Why should we pay for maintaining our cars well, ask passionate owners

Some say their vehicles are on par with newer models, if not better than them

In first class condition’ is how Ashok Kumar Sharma instantly describes his 15-year-old Maruti Suzuki Zen car. He is also the proud owner of a 20-year-old Bajaj Chetak scooter. 

He intends to henceforth keep it limited to the local streets which do not see frequent presence of law-enforcement agencies. As for the car, he is on the lookout for any exchange offers.

So far he has found none and that is a cause of worry for Sharma, 60, who retired as the legal advisor to a private firm. 

“Banks will not offer me a loan at this age. Any decent car in the market costs not less than Rs 5 lakh. I do not have enough savings to spend so much on a new car,” says Sharma.

In any case, he doesn’t believe that his car is any lesser than the ones allowed by the National Green Tribunal (NGT) to ply on the road. 

“I have invested in regular maintenance of my car. Why should I be forced to let go of my car while some others own several cars,” he says.

Kamlesh Pahwa, working for a private bank in Delhi, is angry for other reasons. His small family already owns four cars, but they too do not want to part with their 21-year-old Maruti 800 car. 

“This car holds great sentimental value for my family. It was our first vehicle ever, bought by my father at a time when most other people owned only motorcycles. It was quite a wonderful feeling when the car first arrived at our home,” says Pahwa.

He says his entire family learnt to drive using this car itself. “We still get it serviced from the agency we bought it from. It emits no pollution and is in a terrific condition,” he claims. 

To substantiate his claim, he says the entire family has driven to Punjab and back twice in the last two years in this car and faced no problems. “We drove in this car just for the emotional feel of it,” he says. The family is likely to send the vehicle to Pahwa’s elder brother who serves in the army in Punjab. 

“It is a ceramic green Maruti car, not often seen on the roads anymore. There is no question of parting with this car,” says Pahwa.

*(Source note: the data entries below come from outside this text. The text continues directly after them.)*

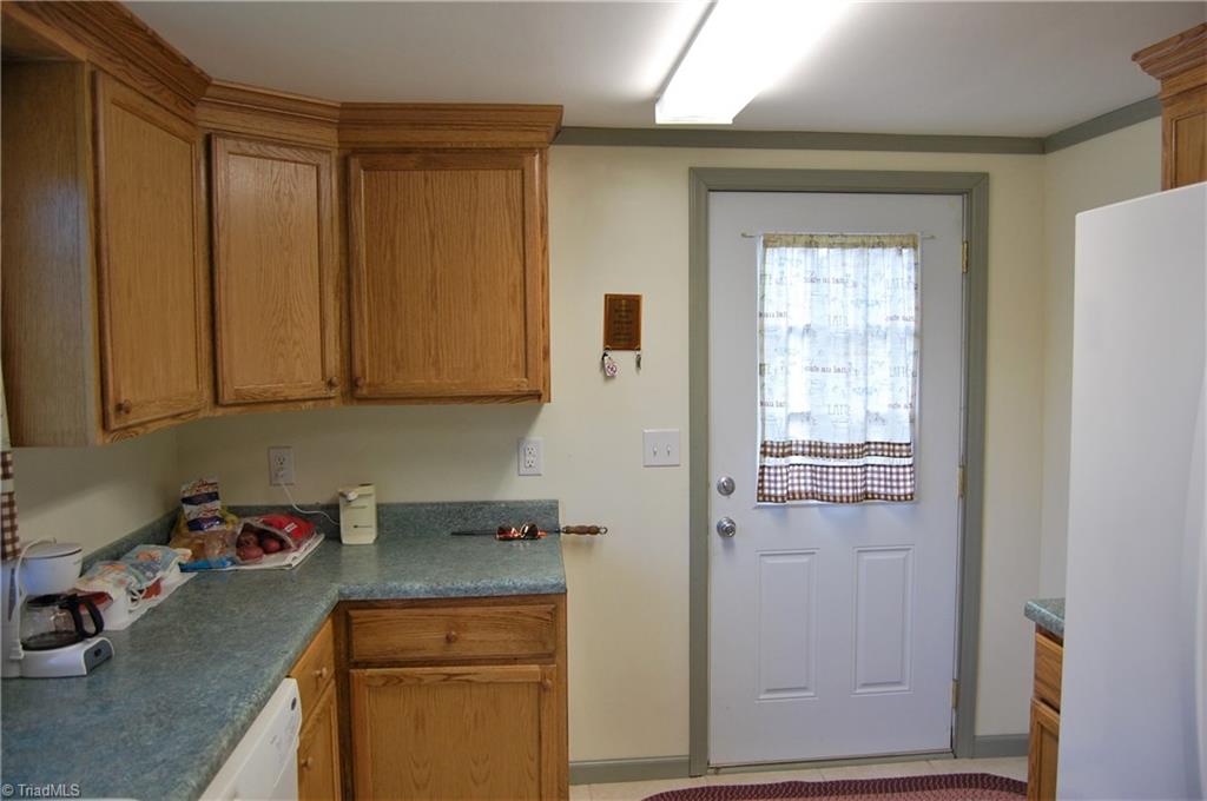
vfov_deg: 47.8
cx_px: 604
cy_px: 400
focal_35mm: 27
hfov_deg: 67.4
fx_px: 904
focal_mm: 18
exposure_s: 1/80
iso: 400
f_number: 4.5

Anupam Chaudhary had bought a 1984-built Mahindra DI Jeep four years ago from a friend. He is now forced to put out an advertisement on second hand goods website. 

“This jeep would serve me for many more years. But no point retaining it when I have to confront the law each time I take the vehicle out,” says Chaudhary. He is targeting buyers outside Delhi where the NGT rule about old vehicles are not in effect.

For Chintamani in Paharganj, parting from his 17-year-old goods-carrier auto is a question of bread and butter. He has been riding the noisy vehicle through the busy streets of Paharganj all these years, transporting goods. 

“I know this auto is old and very slow. But I never faced problems driving it. I do not have the money to buy a new auto,” says Chintamani.

Motorcycle owners too rue the new law. IT professional Himanshu Sinha’s 1997-manufactured Yamaha RX100 motorcycle is out for sale since one month. 

“Till a few months ago, people would offer me as much as Rs 25,000 for my motorcycle, but I would refuse. Today I am putting it on sale for Rs 10,000, but there are no buyers,” says Sinha. “Passionately maintained” is how he begins the advertisement on a second hand goods website.

Rajat Dixit, meanwhile, was never in two minds when it came to his 1984-built Royal Enfield Standard. “I will keep it parked at my home forever just for the sake of old memories,” he says. The memories include taking his wife out on rides before they were married and three trips to Ladakh with other bikers over the last 10 years.

Then there are some others like Shyam Sundar, a shopkeeper who brought his GTS Rajdoot to Delhi while moving to the city from his hometown in Bihar in early 1990s. 

Given the poor mileage of this 1984-motorcycle, he rarely rides it to work. “The motorcycle reminds me of my village. If I did not sell it all these years, a new rule is not going to make me discard it,” says Sundar.